### Extrait source

+ + + +

Puis Il y a insufflé l'âme et a dit à cet être : "Sois !", et il a été.
- "Alors, lorsque Je l'aurai établi et aurai soufflé en lui de Mon Souffle, prosternez-vous devant lui" (Coran 15/29 ; 38/72).
- "Il [= Dieu] a créé [= façonné] (Adam) à partir de terre, puis lui a dit "Sois", et il a été" (Coran 3/59).
--- Pour al-Âlûssî, avoir dit "Sois !" à Adam, cela est en fait à comprendre comme représentant la même chose que "avoir insufflé l'âme en le corps de Adam" : "خَلَقَه مِنْ تُرَابٍ أي صور قالبه من ذلك؛ ثُمَّ قالَ لَهُ كُنْ فَيَكُونُ: إشارة إلى نفخ الروح فيه وكونه من عالم الأمر نظرا إلى روحه المقدسة التي لم ترتكض في رحم" (Rûh ul-ma'ânî).
Par ailleurs, c'est l'interprétation de Ibn Qutayba que j'ai retenue pour la traduction de "Min Rûhî" : Ibn Qutayba est d'avis qu'ici, "Rûhî" est une Sifat ullâh et signifie : "Naf'khî". Il écrit :
"وقالوا في قوله تعالى: {ونفخت فيه من روحي} أن الروح هو الأمر أي أمرت أن يكون. واحتجوا بقول سليمان وأبي الدرداء: إنا نقوم فنكبر بروح الله أي بكلامه.

+ + + +

### Informations source
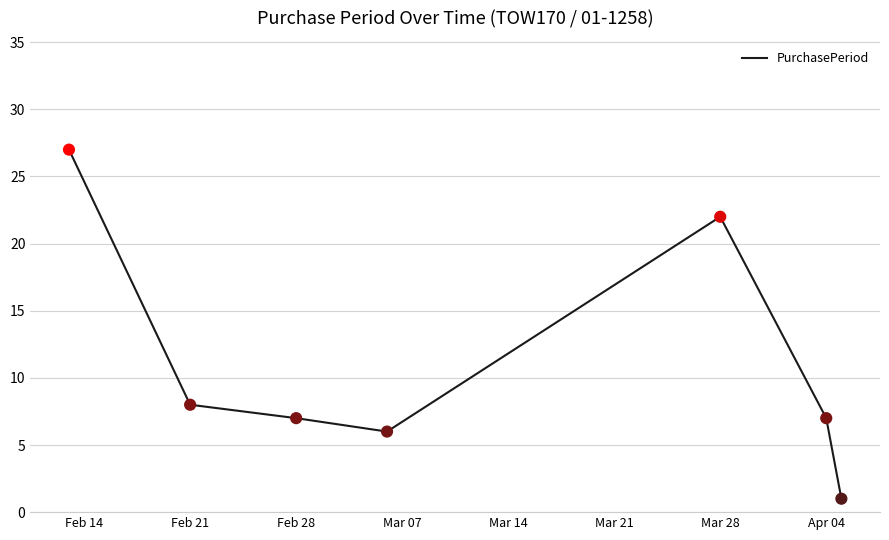

What is the difference between the second highest and minimum values?

21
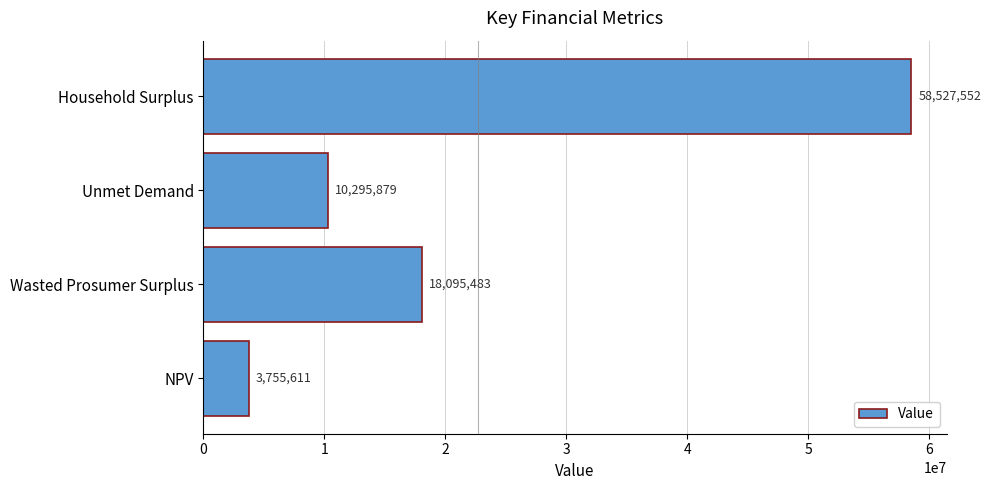

What is the sum of the values at Wasted Prosumer Surplus and Unmet Demand?

28391362.0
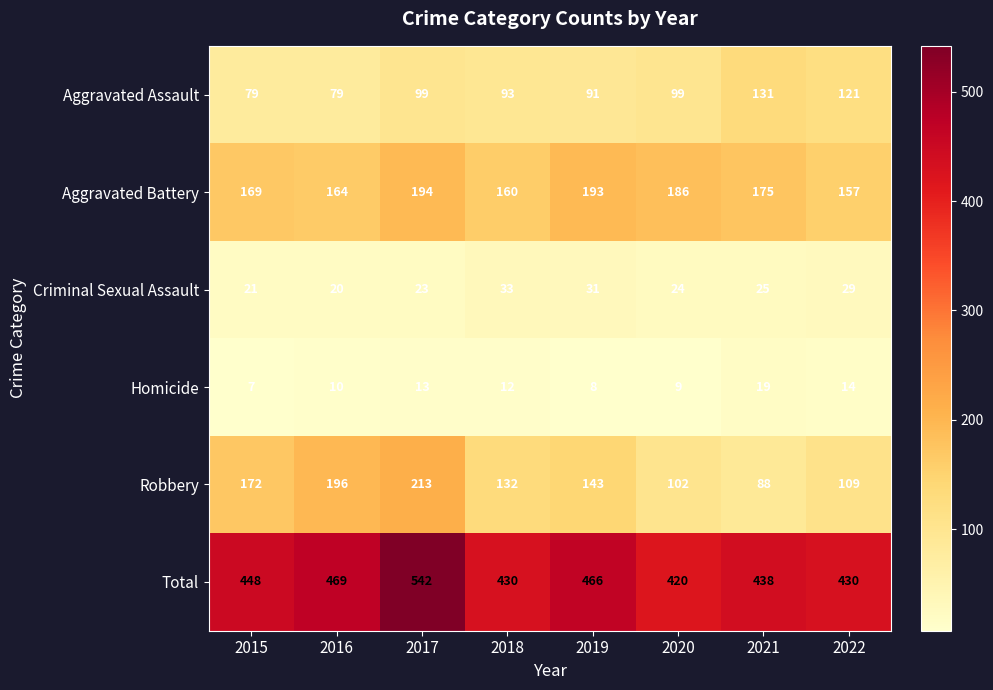

How many distinct data groups are displayed?

6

+ + + +

### À faire
1. Extrayez mot pour mot de l'extrait sur la création d'Adam le passage qui va de « Par ailleurs, c'est » à « الله أي بكلامه. ».
2. Poursuivez l'extrait sur la création d'Adam après sa dernière phrase.

### Réponses par numéro
1.
Par ailleurs, c'est l'interprétation de Ibn Qutayba que j'ai retenue pour la traduction de "Min Rûhî" : Ibn Qutayba est d'avis qu'ici, "Rûhî" est une Sifat ullâh et signifie : "Naf'khî". Il écrit :
"وقالوا في قوله تعالى: {ونفخت فيه من روحي} أن الروح هو الأمر أي أمرت أن يكون. واحتجوا بقول سليمان وأبي الدرداء: إنا نقوم فنكبر بروح الله أي بكلامه.

2.
والروح كما ذكروا قد يكون كلام الله في بعض المواضع نحو قوله: {يلقي الروح من أمره على من يشاء من عباده} وكقوله عز وجل: {وكذلك أوحينا إليك روحاً من أمرنا}. والروح أيضاً: روح الأجسام الذي يقبضه الله عند الممات. والروح أيضاً: ملكٌ عظيم من ملائكة الله قال الله تعالى: {يوم يقوم الروح والملائكة صفاً} . والروح: الرحمة قال الله تعالى: {وأيدهم بروح منه} أي برحمة كذلك قال المفسرون؛ وقال الله تعالى: {فروح وريحان} فمن قرأ بالضم أراد فرحمة ورزق وقال فبقاء ورزق.
والروح: النفخ سمي روحاً لأنه ريح يخرج عن الروح.
فأي شيء جعلت الروح من هذه التأويلات؟
فإذا نفخت: لا يحتمل إلا معنى واحداً قال ذو الرمة وذكر ناراً قدمها:
وقلت له ارفعها إليت وأحيها ... بروحك واقتته لها قيتةً قدرا
يقول أحيي النار بنفخك.
فنحن نؤمن بالنفخ وبالروح ولا نقول كيف. ذلك لأن الواجب علينا أن ننتهي في صفات الله حيث انتهى [هو] في صفته أو حيث انتهى رسوله صلى الله عليه وسلم، ولا نزيل اللفظ عما تعرفه العرب وتضعه عليه، ونمسك عما سوى ذلك" (Al-Ikhtilâf fi-l-lafz wa-r-Radd 'ala-l-Jahmiyya, pp. 43-44).
Ibn ul-Qayyim a soutenu l'autre avis, même s'il n'a pas complètement fermé la porte à la possibilité de cette interprétation : "والخلق فعل من أفعال الرب. وأما النفخ فهل هو من أفعاله القائمة به، أو هو مفعول من مفعولاته القائمة بغيره المنفصلة عنه؟ وهذا مما يحتاج إلى دليل. وهذا بخلاف النفخ في فرج مريم: فإنه مفعول من مفعولاته، وأضافه إليه لأنه بإذنه وأمره. فنفخه في آدم هل هو فعل له، أو مفعول؟" (Ar-Rûh, p. 149).
L'âme de Adam est une créature de Dieu : il y a consensus des ulémas sur ce sujet (Ar-Rûh, p. 137).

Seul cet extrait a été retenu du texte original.